An approximation zone model is proposed to formulate polygonal approximation. Fake interference is discriminated from hard interference by evaluating if polygonal models intersect within corresponding approximation zones. To reduce the computation, the surface-surface, surface-end face and end face-end face intersection test methods have been developed to evaluate the intersection and obtain collision data. An updated collision detection algorithm with this method is presented, which is implemented by a system named AutoAssem.

This method has been applied to a set of products such as a valve for assembly interference matrix generation, static and dynamic collision detection. The results show that it ensures the accuracy of assembly sequence planning and assembly simulation for polygonal models.

This method facilitates assembly design in the virtual environment with polygonal models.
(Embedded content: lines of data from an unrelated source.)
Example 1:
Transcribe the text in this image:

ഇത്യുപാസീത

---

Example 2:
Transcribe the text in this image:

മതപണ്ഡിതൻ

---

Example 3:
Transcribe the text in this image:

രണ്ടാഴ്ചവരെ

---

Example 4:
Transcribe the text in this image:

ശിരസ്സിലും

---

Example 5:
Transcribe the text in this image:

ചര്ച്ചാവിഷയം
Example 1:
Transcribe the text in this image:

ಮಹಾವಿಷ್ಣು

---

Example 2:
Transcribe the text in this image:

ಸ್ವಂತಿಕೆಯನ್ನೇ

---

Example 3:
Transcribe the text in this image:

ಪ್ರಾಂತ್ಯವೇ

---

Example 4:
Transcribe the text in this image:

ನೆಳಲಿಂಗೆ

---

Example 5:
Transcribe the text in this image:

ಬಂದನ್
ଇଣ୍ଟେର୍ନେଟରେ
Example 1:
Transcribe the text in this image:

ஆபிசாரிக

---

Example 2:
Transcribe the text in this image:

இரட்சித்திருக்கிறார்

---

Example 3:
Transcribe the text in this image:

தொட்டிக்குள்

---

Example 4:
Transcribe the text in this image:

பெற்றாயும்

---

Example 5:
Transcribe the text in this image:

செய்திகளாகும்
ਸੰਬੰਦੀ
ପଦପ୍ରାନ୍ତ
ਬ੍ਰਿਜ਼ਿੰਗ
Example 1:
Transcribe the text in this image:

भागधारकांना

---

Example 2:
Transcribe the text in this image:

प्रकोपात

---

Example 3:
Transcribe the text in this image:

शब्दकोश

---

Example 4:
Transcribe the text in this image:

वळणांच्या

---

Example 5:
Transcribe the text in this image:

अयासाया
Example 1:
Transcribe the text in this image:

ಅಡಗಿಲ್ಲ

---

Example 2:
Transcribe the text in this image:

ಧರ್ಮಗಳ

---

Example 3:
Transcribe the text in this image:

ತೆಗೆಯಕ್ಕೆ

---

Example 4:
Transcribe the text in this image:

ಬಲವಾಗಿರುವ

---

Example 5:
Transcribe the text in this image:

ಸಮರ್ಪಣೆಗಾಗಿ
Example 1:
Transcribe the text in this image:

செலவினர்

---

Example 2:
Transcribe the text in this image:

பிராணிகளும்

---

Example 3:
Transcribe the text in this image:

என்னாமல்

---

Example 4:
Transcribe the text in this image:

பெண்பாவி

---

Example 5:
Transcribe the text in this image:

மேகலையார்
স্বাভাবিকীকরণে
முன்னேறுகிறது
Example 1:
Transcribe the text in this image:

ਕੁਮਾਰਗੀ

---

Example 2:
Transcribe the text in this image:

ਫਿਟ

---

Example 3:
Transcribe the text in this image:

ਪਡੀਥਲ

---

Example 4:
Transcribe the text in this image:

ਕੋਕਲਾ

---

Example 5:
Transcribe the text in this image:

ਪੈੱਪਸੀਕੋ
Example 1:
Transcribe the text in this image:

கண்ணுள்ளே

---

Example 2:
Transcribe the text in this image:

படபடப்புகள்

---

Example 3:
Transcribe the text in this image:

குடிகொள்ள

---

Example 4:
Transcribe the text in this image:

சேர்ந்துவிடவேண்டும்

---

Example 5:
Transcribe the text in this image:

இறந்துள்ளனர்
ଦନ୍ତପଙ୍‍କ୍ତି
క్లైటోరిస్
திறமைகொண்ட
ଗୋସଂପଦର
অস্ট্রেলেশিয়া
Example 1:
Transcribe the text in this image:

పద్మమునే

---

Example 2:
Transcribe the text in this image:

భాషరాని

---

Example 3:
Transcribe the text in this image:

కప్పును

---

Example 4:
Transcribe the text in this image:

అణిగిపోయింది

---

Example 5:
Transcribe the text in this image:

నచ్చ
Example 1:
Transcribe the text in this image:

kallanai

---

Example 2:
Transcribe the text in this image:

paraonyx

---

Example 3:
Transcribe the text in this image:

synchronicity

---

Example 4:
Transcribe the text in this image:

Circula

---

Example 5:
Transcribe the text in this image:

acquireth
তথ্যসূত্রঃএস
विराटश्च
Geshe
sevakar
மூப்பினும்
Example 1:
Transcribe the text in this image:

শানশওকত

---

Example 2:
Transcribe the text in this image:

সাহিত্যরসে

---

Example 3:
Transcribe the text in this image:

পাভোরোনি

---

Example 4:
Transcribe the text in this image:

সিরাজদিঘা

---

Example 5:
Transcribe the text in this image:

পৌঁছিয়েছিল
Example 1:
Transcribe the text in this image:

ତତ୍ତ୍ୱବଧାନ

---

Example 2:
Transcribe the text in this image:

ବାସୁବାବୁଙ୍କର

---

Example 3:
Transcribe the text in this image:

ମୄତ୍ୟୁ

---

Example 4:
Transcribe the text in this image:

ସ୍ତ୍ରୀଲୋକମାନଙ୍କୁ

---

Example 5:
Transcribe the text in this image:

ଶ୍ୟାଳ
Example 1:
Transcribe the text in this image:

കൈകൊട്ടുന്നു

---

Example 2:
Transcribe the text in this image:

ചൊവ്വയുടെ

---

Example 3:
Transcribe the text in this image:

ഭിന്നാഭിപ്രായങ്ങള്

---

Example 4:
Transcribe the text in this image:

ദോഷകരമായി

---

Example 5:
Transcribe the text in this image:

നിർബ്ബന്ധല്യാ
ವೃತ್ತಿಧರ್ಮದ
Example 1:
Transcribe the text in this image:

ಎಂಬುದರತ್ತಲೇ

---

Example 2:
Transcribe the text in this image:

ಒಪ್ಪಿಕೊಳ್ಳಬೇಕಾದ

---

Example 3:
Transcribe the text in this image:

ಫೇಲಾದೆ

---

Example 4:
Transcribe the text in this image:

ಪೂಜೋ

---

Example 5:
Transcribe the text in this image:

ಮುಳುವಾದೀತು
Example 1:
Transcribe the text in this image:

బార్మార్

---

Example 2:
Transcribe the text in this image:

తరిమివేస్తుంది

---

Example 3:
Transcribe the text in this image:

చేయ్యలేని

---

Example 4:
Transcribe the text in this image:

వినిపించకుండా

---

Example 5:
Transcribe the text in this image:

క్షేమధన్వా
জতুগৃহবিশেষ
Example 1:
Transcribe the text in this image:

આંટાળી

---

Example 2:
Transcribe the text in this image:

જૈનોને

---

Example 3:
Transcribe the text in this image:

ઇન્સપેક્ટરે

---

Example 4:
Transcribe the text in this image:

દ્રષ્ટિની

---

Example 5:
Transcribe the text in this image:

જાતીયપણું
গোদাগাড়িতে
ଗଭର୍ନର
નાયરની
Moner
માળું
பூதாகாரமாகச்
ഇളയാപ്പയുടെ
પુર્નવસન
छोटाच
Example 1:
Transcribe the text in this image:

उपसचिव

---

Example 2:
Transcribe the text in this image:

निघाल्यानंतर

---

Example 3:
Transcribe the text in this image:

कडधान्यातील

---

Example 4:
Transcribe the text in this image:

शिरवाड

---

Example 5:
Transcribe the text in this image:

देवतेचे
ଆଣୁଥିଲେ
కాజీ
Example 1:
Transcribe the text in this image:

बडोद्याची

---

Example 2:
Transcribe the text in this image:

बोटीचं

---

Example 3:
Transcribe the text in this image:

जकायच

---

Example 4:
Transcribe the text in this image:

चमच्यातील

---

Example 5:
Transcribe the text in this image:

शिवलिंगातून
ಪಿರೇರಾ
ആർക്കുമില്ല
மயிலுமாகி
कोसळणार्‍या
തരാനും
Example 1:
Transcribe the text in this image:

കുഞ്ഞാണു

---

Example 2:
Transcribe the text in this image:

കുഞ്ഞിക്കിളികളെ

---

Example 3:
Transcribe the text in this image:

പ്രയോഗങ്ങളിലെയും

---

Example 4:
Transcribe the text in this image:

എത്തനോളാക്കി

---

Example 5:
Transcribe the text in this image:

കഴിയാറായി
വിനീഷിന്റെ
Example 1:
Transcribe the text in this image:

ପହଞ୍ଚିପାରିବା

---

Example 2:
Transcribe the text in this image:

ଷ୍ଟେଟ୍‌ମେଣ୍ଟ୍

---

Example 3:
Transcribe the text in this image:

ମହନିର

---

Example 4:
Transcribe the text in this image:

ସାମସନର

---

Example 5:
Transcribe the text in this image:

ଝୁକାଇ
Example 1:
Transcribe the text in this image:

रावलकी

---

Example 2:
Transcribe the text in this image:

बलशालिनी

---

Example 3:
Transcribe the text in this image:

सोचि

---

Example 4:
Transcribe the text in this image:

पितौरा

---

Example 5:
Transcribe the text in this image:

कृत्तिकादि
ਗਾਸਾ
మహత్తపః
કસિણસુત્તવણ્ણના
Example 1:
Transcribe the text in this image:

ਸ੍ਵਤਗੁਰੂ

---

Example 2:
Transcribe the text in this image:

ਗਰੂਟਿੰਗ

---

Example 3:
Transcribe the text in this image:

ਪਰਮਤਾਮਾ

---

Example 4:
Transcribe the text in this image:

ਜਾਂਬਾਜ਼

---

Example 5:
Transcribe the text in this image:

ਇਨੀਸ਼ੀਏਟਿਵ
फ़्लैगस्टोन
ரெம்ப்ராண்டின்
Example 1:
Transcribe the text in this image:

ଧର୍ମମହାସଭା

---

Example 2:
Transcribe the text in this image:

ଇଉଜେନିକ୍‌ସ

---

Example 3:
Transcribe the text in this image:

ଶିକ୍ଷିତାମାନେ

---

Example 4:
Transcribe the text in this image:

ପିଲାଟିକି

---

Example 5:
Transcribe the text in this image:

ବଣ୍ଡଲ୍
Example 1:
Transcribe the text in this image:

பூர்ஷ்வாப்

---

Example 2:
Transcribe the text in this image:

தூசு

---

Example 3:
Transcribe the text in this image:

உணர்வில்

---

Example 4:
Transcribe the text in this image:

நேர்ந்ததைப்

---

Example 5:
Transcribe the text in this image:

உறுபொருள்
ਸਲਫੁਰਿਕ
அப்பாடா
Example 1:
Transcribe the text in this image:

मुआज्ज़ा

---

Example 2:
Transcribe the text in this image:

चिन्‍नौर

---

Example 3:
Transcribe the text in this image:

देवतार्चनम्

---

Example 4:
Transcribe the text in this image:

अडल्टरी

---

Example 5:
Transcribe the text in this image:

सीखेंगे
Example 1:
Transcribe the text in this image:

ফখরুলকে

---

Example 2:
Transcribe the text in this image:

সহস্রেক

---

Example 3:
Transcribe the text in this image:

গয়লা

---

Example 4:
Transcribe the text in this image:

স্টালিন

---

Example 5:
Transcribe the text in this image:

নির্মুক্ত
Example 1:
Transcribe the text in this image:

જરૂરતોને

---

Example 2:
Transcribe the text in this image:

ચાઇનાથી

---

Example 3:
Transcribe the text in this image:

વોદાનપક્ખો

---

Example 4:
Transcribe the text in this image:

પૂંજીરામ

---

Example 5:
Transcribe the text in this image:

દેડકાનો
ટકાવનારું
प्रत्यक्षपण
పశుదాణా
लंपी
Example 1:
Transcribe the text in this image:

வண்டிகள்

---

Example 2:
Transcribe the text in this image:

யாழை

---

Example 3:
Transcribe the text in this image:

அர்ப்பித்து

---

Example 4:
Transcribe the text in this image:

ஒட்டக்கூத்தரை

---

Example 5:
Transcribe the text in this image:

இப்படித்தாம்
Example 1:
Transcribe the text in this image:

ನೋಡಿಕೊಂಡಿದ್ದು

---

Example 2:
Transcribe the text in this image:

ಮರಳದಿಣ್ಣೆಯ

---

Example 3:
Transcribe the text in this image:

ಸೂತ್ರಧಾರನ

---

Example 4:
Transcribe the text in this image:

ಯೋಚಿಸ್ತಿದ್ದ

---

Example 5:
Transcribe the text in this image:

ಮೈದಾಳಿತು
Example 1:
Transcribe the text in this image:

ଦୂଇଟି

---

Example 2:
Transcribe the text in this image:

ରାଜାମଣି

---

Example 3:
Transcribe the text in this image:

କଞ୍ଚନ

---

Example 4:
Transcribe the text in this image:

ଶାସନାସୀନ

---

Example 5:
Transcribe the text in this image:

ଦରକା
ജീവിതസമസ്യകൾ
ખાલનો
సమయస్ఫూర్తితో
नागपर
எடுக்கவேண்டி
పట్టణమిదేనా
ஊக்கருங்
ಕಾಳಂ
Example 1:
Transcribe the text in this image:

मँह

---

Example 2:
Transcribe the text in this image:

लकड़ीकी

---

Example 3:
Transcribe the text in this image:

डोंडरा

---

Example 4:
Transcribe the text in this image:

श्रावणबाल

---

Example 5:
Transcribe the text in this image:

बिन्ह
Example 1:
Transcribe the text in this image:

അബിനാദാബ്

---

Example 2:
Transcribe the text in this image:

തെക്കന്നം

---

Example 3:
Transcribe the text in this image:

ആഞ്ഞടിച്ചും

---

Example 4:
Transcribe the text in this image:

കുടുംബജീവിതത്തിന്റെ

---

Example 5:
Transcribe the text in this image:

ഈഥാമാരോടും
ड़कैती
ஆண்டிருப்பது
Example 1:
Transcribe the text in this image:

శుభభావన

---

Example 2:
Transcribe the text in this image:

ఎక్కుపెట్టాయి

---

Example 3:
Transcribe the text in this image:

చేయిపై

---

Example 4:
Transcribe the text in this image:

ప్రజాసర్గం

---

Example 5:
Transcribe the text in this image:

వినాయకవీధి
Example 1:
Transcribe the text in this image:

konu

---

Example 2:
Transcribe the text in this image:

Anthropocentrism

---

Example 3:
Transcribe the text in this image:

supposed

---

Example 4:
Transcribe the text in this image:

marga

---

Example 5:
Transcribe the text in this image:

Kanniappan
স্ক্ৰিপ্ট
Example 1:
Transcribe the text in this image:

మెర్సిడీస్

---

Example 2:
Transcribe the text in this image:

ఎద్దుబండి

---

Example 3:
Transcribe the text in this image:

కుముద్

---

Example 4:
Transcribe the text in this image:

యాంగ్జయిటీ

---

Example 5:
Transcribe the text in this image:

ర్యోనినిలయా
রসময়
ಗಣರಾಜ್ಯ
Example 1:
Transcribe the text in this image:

It can also be applied to computer aided design systems to achieve quick and accurate collision detection.

Fake interference between polygonal models may result in serious errors in assembly sequence planning and assembly simulation. Assembly zone model and novel polygon intersection verification methods have been proposed to effectively tackle this problem. Compared to current methods, this method considers valid penetration direction and approximation difference, does not need to process complicated auxiliary data and can be easily integrated with current collision detection methods.